=== Supplied passage ===
Inocybe erubescens: The Ultimate Mushroom Guide
About The Inocybe erubescens Mushroom
Inocybe erubescens is a very poisonous mushroom containing a lethal concentration of the toxin muscarine. This Summer season mushroom is notorious for staining bright red in all parts and it was once known as the Red Staining Inocybe.
It is found growing in small groups on leaf litters in association with beech. The fruit bodies (appear in spring and summer; the bell-shaped caps are generally pale pinkish with red stains, with a reddish-pink stipe and gills.
Synonyms: Inocybe patouillardii, Inocybe rubescens sensu auct.
Other names: Deadly Fibrecap, Red Staining Inocybe, Brick-Red Tear Mushroom.
Inocybe erubescens Identification
Ivory white or cream staining bright red or pinkish-orange with age. Initially conical or bell-shaped, then becoming flat with an umbo. With fine fibers that radiate from the center and often splitting at the edge of the cap.
Starting with a cream color and becoming pale cigar brown with age. Slowly staining red where bruised. Crowded and attached to stem.
White and slowly staining vivid red where touched or bruised. Stout and fibrous. The base is either not bulbous at all or only very slightly swollen.

=== Data extract ===
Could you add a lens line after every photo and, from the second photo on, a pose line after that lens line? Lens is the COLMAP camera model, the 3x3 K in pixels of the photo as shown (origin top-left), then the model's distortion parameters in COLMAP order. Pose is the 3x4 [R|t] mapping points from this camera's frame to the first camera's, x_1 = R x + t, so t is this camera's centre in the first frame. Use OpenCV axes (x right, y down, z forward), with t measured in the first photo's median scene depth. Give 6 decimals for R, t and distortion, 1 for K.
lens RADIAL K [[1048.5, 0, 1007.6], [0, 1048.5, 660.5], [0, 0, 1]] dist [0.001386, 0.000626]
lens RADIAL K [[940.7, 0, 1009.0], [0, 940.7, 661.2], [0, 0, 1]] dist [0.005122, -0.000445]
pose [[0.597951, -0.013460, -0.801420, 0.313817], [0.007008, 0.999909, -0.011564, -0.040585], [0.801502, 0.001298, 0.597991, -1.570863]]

=== Action item ===
Reproduce everything in the Inocybe erubescens guide from "Other names: Deadly" down to "attached to stem.".

=== Expected answer ===
Other names: Deadly Fibrecap, Red Staining Inocybe, Brick-Red Tear Mushroom.
Inocybe erubescens Identification
Ivory white or cream staining bright red or pinkish-orange with age. Initially conical or bell-shaped, then becoming flat with an umbo. With fine fibers that radiate from the center and often splitting at the edge of the cap.
Starting with a cream color and becoming pale cigar brown with age. Slowly staining red where bruised. Crowded and attached to stem.